EXERCISE PROMPT:
Identify each line of the material that contains the string "pose", and copy those lines in full.

INFORMATION PROVIDED:
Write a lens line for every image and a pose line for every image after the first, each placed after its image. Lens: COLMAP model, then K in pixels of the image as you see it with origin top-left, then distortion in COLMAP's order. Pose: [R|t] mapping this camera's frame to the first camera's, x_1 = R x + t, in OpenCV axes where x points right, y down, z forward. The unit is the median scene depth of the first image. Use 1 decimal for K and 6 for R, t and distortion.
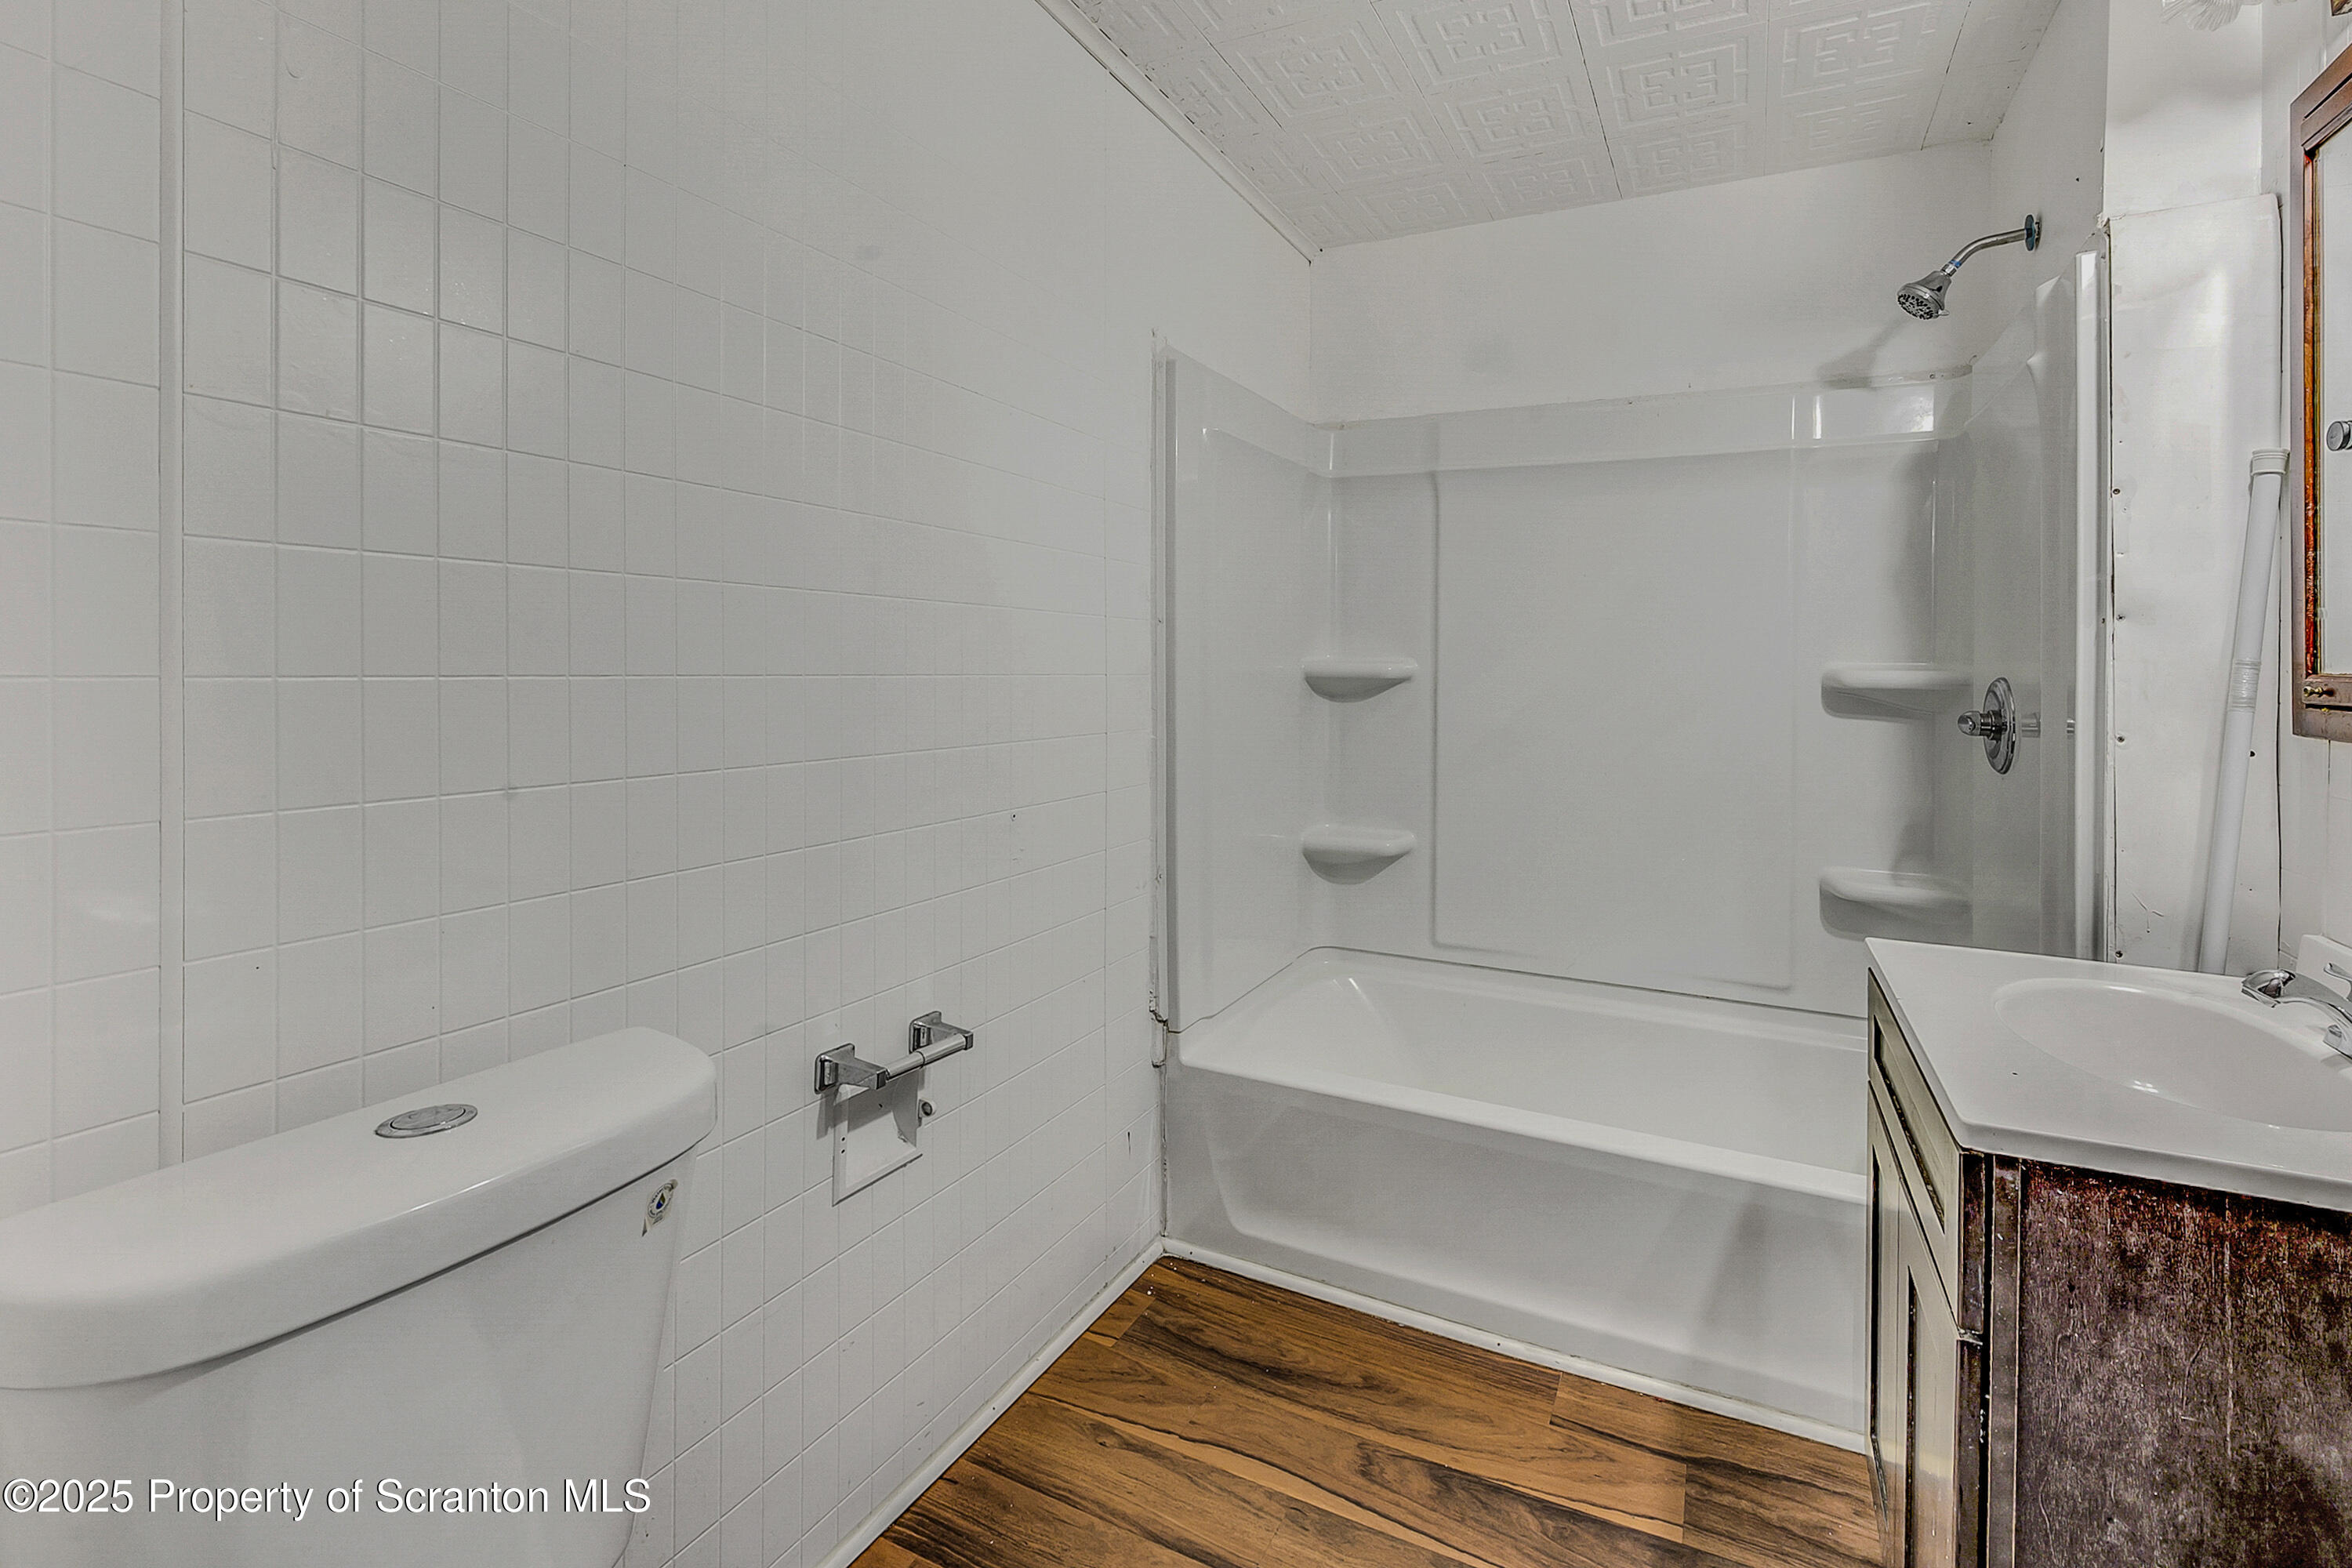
lens RADIAL K [[1089.5, 0, 1180.8], [0, 1089.5, 664.7], [0, 0, 1]] dist [0.001123, -0.000487]
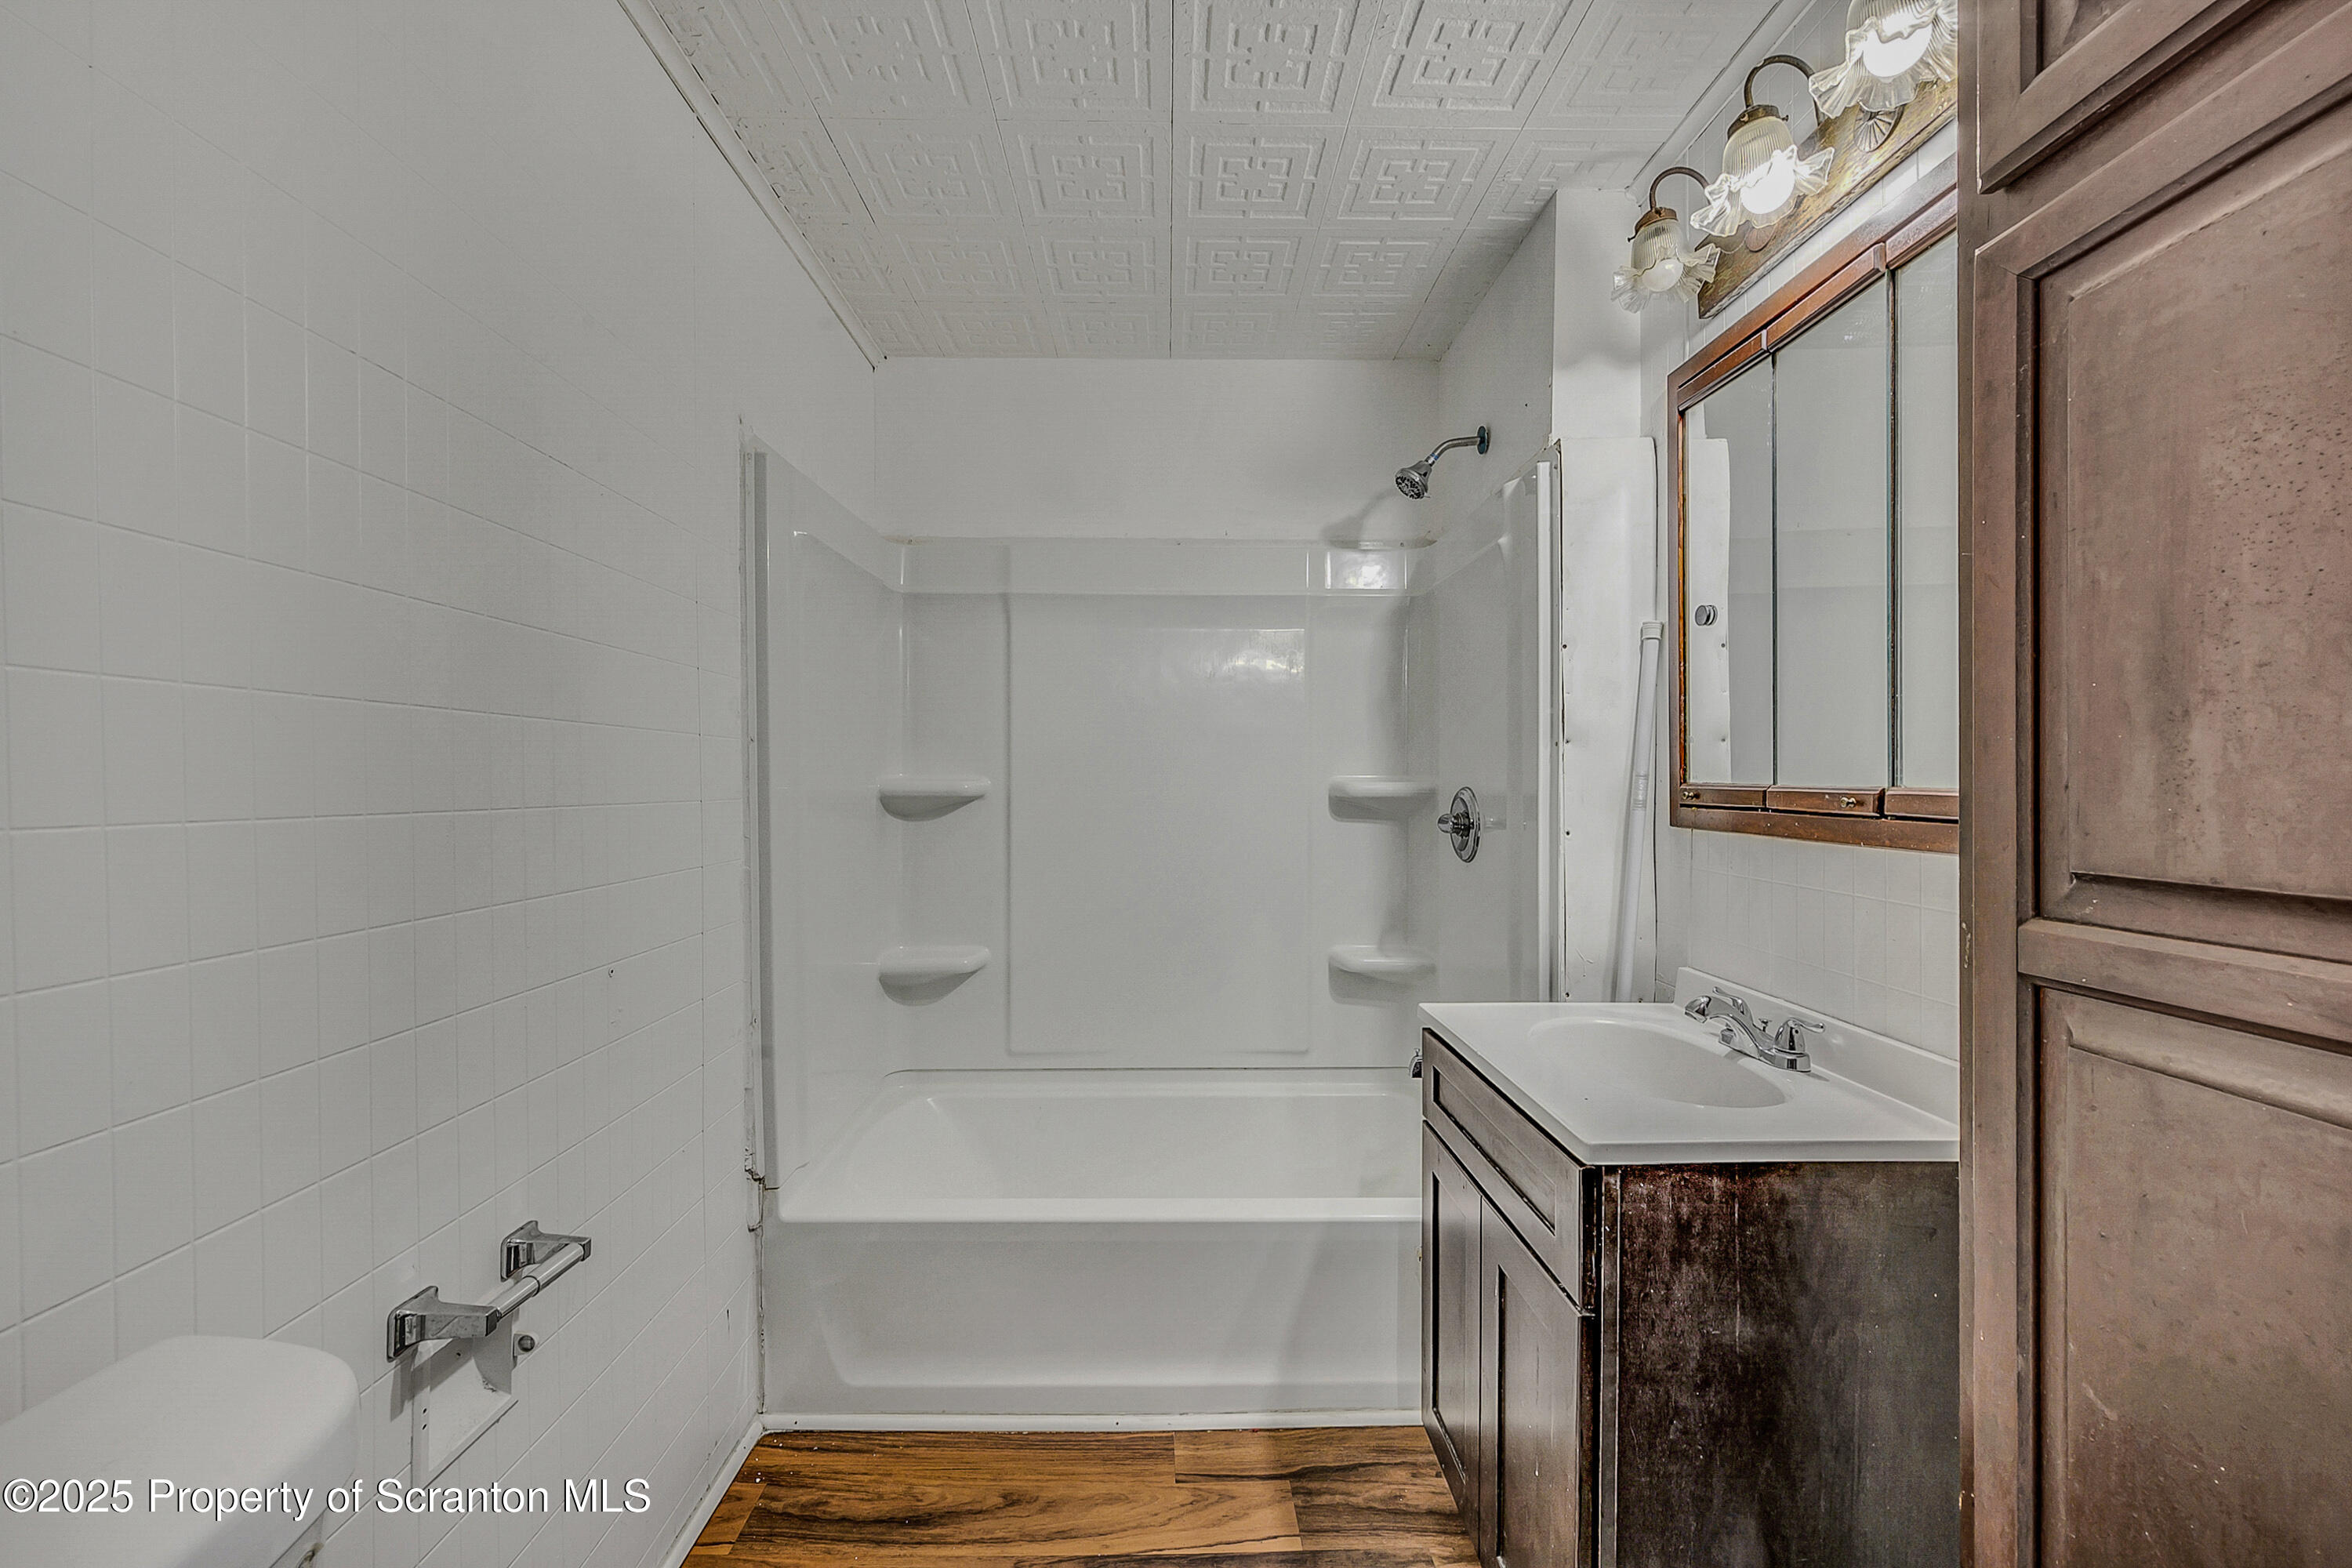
lens RADIAL K [[1059.5, 0, 1176.0], [0, 1059.5, 784.0], [0, 0, 1]] dist [-0.000475, -0.000436]
pose [[0.887044, -0.015416, 0.461428, -0.134412], [0.012748, 0.999879, 0.008898, -0.007902], [-0.461509, -0.002011, 0.887133, 0.065606]]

OUTPUT OF THE TASK:
Write a lens line for every image and a pose line for every image after the first, each placed after its image. Lens: COLMAP model, then K in pixels of the image as you see it with origin top-left, then distortion in COLMAP's order. Pose: [R|t] mapping this camera's frame to the first camera's, x_1 = R x + t, in OpenCV axes where x points right, y down, z forward. The unit is the median scene depth of the first image. Use 1 decimal for K and 6 for R, t and distortion.
pose [[0.887044, -0.015416, 0.461428, -0.134412], [0.012748, 0.999879, 0.008898, -0.007902], [-0.461509, -0.002011, 0.887133, 0.065606]]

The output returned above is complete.